**Reading text:**
★ ★ ★ ★ ★ ★ ★

To each his own, ika nga!

Tuesday, February 21, 2012

Search For Outstanding Global Pinoys

A couple of weeks ago I received an email (haven't checked my inbox for sometimes) asking my help to spread the word that there is a search for “Outstanding Global Pinoys” all over the world.

I guess its one way their sponsors of saying “Thank You” for buying their chocolate bars and whiskies as “pasalubong” to your love ones (my wife bought these stuffs only because of the free umbrellas and travel bags that goes with it).

For me and to their families at least, every OFW and pinoy expatriates are “outstanding”. They are the reason “kuya”, “ate” and “nene” finished college. They may not be their to be among us in times of celebration and difficulties. But the “hamon” and “mansanas” during Christmas and paid medical bills of “tatay”, “nanay” or “lolo” and “lola” are reminders enough of their presence. They are the very reason why the Philippines is surviving while other nation suffers in these global financial crises.

So, if you think your pastor in your weekly “alive” group deserves it or the sports organizer of your “samahan” warrants recognition, you may submit their names here. Deadline of entries is until February 29.

May the “winners” worthy of the accolades.

★ ★ ★ ★ ★ ★ ★

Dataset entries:
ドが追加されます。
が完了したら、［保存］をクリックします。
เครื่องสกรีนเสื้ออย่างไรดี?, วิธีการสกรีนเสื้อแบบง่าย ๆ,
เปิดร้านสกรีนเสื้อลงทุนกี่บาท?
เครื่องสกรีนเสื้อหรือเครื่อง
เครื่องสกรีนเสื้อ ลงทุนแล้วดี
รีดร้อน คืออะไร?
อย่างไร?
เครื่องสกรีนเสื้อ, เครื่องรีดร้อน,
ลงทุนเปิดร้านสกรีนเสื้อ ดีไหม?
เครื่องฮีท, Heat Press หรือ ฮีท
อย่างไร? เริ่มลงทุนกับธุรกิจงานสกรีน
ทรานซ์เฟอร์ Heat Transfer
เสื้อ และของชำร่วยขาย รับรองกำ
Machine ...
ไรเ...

★ ★ ★ ★ ★ ★ ★

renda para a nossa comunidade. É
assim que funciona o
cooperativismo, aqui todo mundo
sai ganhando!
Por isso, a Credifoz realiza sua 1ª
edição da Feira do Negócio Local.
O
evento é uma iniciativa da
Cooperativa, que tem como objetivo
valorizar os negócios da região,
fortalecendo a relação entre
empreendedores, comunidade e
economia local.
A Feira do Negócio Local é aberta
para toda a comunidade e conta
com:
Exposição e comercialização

★ ★ ★ ★ ★ ★ ★

**Assignment:** Translate this sentence from the post about the search for Outstanding Global Pinoys into Spanish: "Deadline of entries is until February 29."

**Task result:** La fecha límite para las inscripciones es el 29 de febrero.